Niall O Donnghaile, the Sinn Fein candidate, said: "We were warned by the police that certain people were about."

However, the meeting was largely good-humoured, and a small group of flag protesters who had sat at the back only heckled once or twice.

Ms Long and Mr Robinson clashed over the flag dispute, when the Alliance Party backed restrictions on the flying of the Union flag on City Hall after nationalists proposed removing it altogether. But there was applause when Peter Lynas of the Evangelical Alliance and Ms Long raised questions over a controversial unionist initiative to issue 40,000 anti-Alliance leaflets before the vote.

The two main candidates have clashed before.

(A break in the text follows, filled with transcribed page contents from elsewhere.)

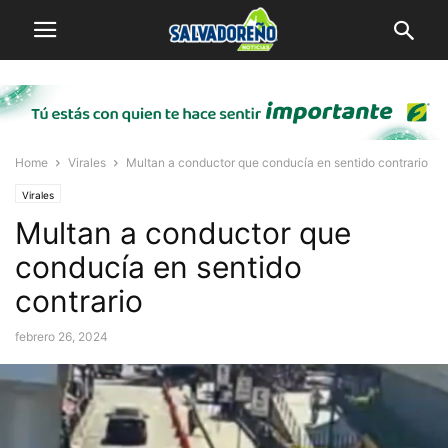
Home
Virales
Multan a conductor que conducía en sentido contrario
Virales
Multan a conductor que
conducía en sentido
contrario
febrero 26, 2024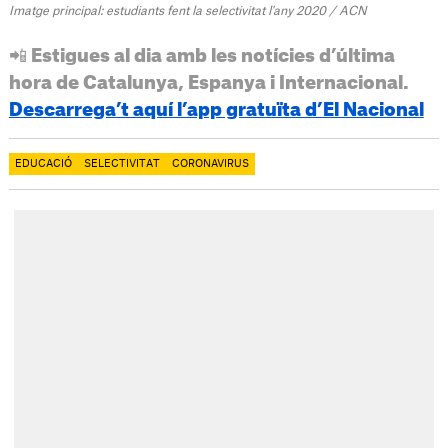
Imatge principal: estudiants fent la selectivitat l'any 2020 / ACN
📲 Estigues al dia amb les notícies d’última
hora de Catalunya, Espanya i Internacional.
Descarrega’t aquí l’app gratuïta d’El Nacional
EDUCACIÓ
SELECTIVITAT
CORONAVIRUS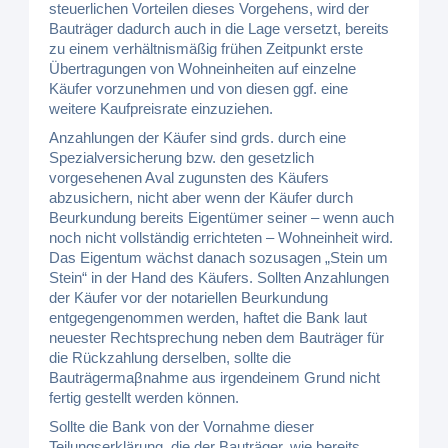
steuerlichen Vorteilen dieses Vorgehens, wird der
Bauträger dadurch auch in die Lage versetzt, bereits
zu einem verhältnismäßig frühen Zeitpunkt erste
Übertragungen von Wohneinheiten auf einzelne
Käufer vorzunehmen und von diesen ggf. eine
weitere Kaufpreisrate einzuziehen.
Anzahlungen der Käufer sind grds. durch eine
Spezialversicherung bzw. den gesetzlich
vorgesehenen Aval zugunsten des Käufers
abzusichern, nicht aber wenn der Käufer durch
Beurkundung bereits Eigentümer seiner – wenn auch
noch nicht vollständig errichteten – Wohneinheit wird.
Das Eigentum wächst danach sozusagen „Stein um
Stein“ in der Hand des Käufers. Sollten Anzahlungen
der Käufer vor der notariellen Beurkundung
entgegengenommen werden, haftet die Bank laut
neuester Rechtsprechung neben dem Bauträger für
die Rückzahlung derselben, sollte die
Bauträgermaβnahme aus irgendeinem Grund nicht
fertig gestellt werden können.
Sollte die Bank von der Vornahme dieser
Teilungserklärung, die der Bauträger, wie bereits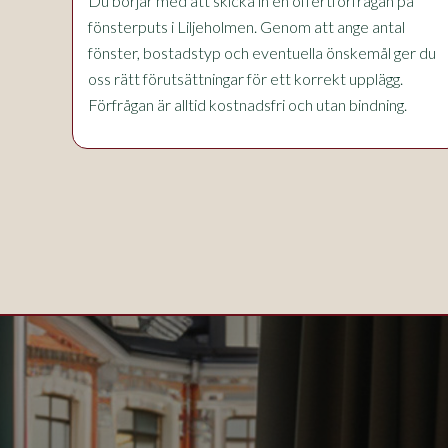
Du börjar med att skicka in en offertförfrågan på
fönsterputs i Liljeholmen. Genom att ange antal
fönster, bostadstyp och eventuella önskemål ger du
oss rätt förutsättningar för ett korrekt upplägg.
Förfrågan är alltid kostnadsfri och utan bindning.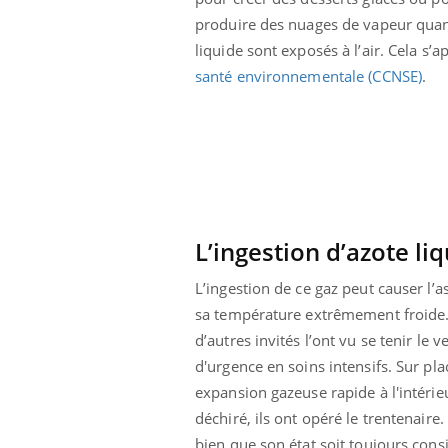
lovirus : ce qui
Pourquoi votre ventre
produire des nuages de vapeur quan
ans la prise en
gâche-t-il les premiers
des femmes
jours de vos vacances ?
liquide sont exposés à l’air. Cela s’a
s
santé environnementale (CCNSE)
.
L’ingestion d’azote l
L’ingestion de ce gaz peut causer l’a
sa température extrêmement froide. C’
d’autres invités l’ont vu se tenir le 
d'urgence en soins intensifs. Sur pl
expansion gazeuse rapide à l'intérie
déchiré, ils ont opéré le trentenaire
bien que son état soit toujours con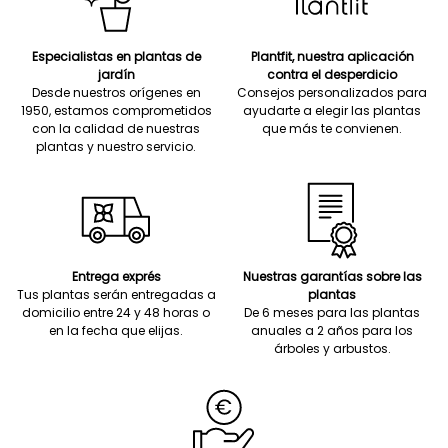
Especialistas en plantas de
Plantfit, nuestra aplicación
jardín
contra el desperdicio
Desde nuestros orígenes en
Consejos personalizados para
1950, estamos comprometidos
ayudarte a elegir las plantas
con la calidad de nuestras
que más te convienen.
plantas y nuestro servicio.
Entrega exprés
Nuestras garantías sobre las
Tus plantas serán entregadas a
plantas
domicilio entre 24 y 48 horas o
De 6 meses para las plantas
en la fecha que elijas.
anuales a 2 años para los
árboles y arbustos.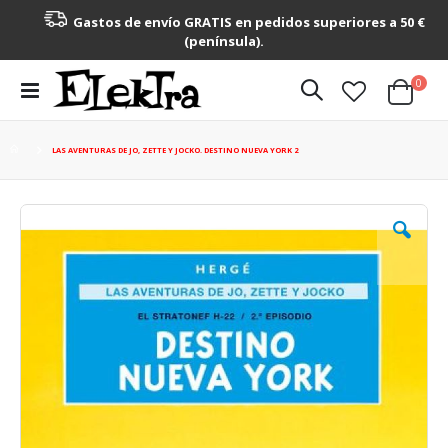
Gastos de envío GRATIS en pedidos superiores a 50 €
(península).
artícu
0
Toggle
Cart
Nav
LAS AVENTURAS DE JO, ZETTE Y JOCKO. DESTINO NUEVA YORK 2
Saltar
al
final
de
la
galería
de
imágenes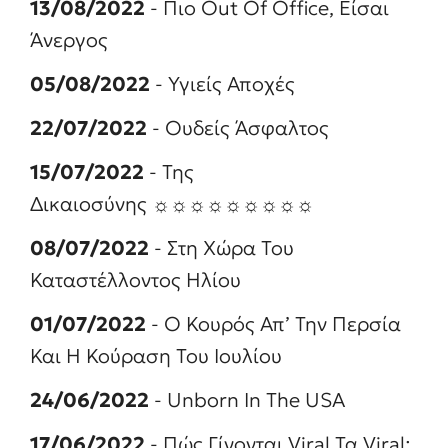
13/08/2022
- Πιο Out Of Office, Είσαι
Άνεργος
05/08/2022
- Υγιείς Αποχές
22/07/2022
- Ουδείς Άσφαλτος
15/07/2022
- Της
Δικαιοσύνης ☼☼☼☼☼☼☼☼☼
08/07/2022
- Στη Χώρα Του
Καταστέλλοντος Ηλίου
01/07/2022
- Ο Κουρός Απ’ Την Περσία
Και Η Κούραση Του Ιουλίου
24/06/2022
- Unborn In The USA
17/06/2022
- Πώς Γίνονται Viral Τα Viral;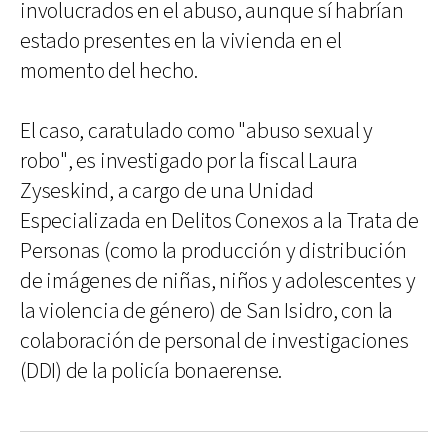
involucrados en el abuso, aunque sí habrían
estado presentes en la vivienda en el
momento del hecho.
El caso, caratulado como "abuso sexual y
robo", es investigado por la fiscal Laura
Zyseskind, a cargo de una Unidad
Especializada en Delitos Conexos a la Trata de
Personas (como la producción y distribución
de imágenes de niñas, niños y adolescentes y
la violencia de género) de San Isidro, con la
colaboración de personal de investigaciones
(DDI) de la policía bonaerense.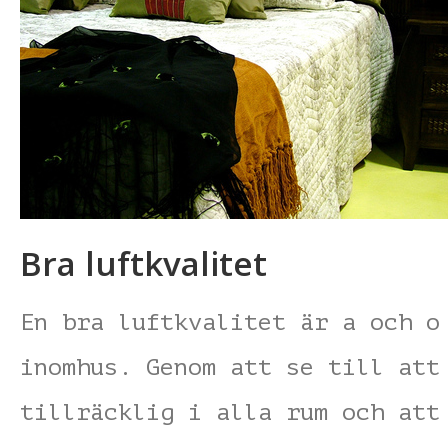
Bra luftkvalitet
En bra luftkvalitet är a och o
inomhus. Genom att se till att
tillräcklig i alla rum och att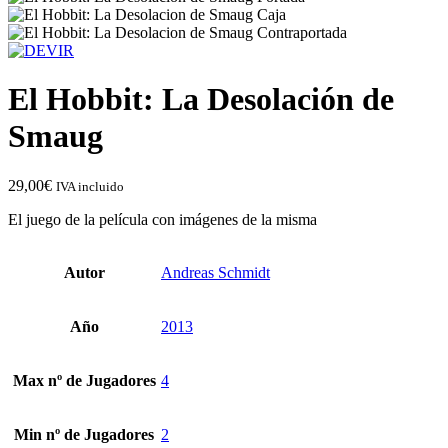
El Hobbit: La Desolación de
Smaug
29,00
€
IVA incluido
El juego de la película con imágenes de la misma
Autor
Andreas Schmidt
Año
2013
Max nº de Jugadores
4
Min nº de Jugadores
2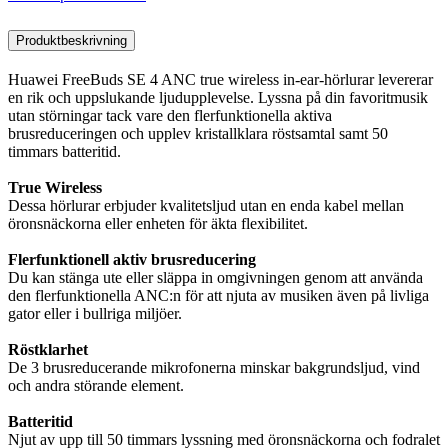
Produktbeskrivning
Huawei FreeBuds SE 4 ANC true wireless in-ear-hörlurar levererar
en rik och uppslukande ljudupplevelse. Lyssna på din favoritmusik
utan störningar tack vare den flerfunktionella aktiva
brusreduceringen och upplev kristallklara röstsamtal samt 50
timmars batteritid.
True Wireless
Dessa hörlurar erbjuder kvalitetsljud utan en enda kabel mellan
öronsnäckorna eller enheten för äkta flexibilitet.
Flerfunktionell aktiv brusreducering
Du kan stänga ute eller släppa in omgivningen genom att använda
den flerfunktionella ANC:n för att njuta av musiken även på livliga
gator eller i bullriga miljöer.
Röstklarhet
De 3 brusreducerande mikrofonerna minskar bakgrundsljud, vind
och andra störande element.
Batteritid
Njut av upp till 50 timmars lyssning med öronsnäckorna och fodralet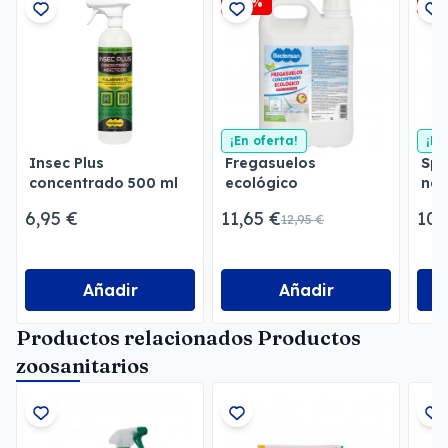
-10%
-2
¡En oferta!
¡En
Insec Plus
Fregasuelos
Spr
concentrado 500 ml
ecológico
nat
concentrado
ras
6,95 €
11,65 €
10,
12,95 €
Bacterisan
Añadir
Añadir
Productos relacionados Productos
zoosanitarios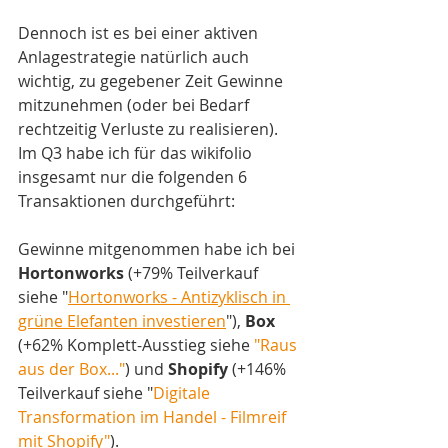
Dennoch ist es bei einer aktiven 
Anlagestrategie natürlich auch 
wichtig, zu gegebener Zeit Gewinne 
mitzunehmen (oder bei Bedarf 
rechtzeitig Verluste zu realisieren). 
Im Q3 habe ich für das wikifolio 
insgesamt nur die folgenden 6 
Transaktionen durchgeführt:
Gewinne mitgenommen habe ich bei 
Hortonworks
 (+79% Teilverkauf 
siehe "
Hortonworks - Antizyklisch in 
grüne Elefanten investieren
"), 
Box
(+62% Komplett-Ausstieg siehe 
"Raus 
aus der Box..."
) und 
Shopify
 (+146% 
Teilverkauf siehe "
Digitale 
Transformation im Handel - Filmreif 
mit Shopify"
).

Then, Mr Robinson, who was Lord Mayor at the time, denied he had taken any part in distributing the leaflets.

Ms Long claimed he had said he helped pay for them, but Mr Robinson denied this. Ms Long then gave the date and background of the alleged exchange.

"I have no idea what you are talking about," he said.

Each politician then questioned the other's integrity.

Ms Long defended her party's position on the Union flag and said that it was not a relevant issue in a Westminster election because it was "a matter only the councillors can decide".

It is the fifth such hustings event that the church has hosted, according to rector Archdeacon David McClay.

SDLP candidate Mary Muldoon had been at a previous Q&A before the last election, but she failed to get elected.

"I never got in but if I keep coming back, perhaps I will one day," she quipped.

All parties, with the exception of Green candidate Ross Brown, opposed the extension of the 1967 British Abortion Act to Northern Ireland.

Ms Long was opposed to any change in the abortion law, except in the case of foetal abnormalities and if the mother chooses the option.

Mr O Donnghaile also supported some liberalisation, but not the 1967 Act, which has been described by its opponents as abortion on demand.​

The event was attended by five out of the six general election candidates in East Belfast.

The absentee was Tory candidate Neil Wilson, who was not included in order to keep the event manageable, according to Mr Lynas.

Bombardier response

The Belfast Telegraph asked Bombardier for a response to Ms Long's claims.

The company said it "will not speculate at this stage on the future of the UK’s participation in the EU".

A spokeswoman added: "Bombardier remains committed to its operations in Northern Ireland. We have a long history of engineering innovation and manufacturing excellence, and over the past 25 years, we have invested more than £2.5 billion in our business here to ensure we stay at the forefront of the global aerospace industry.

"That includes our on-going investment of £520 million in the production of the CSeries aircraft wings – the largest ever single inward investment in Northern Ireland.

"In addition to building a new facility in Belfast to produce the wings, in the past few years we also acquired a new site in Newtownabbey to facilitate growth."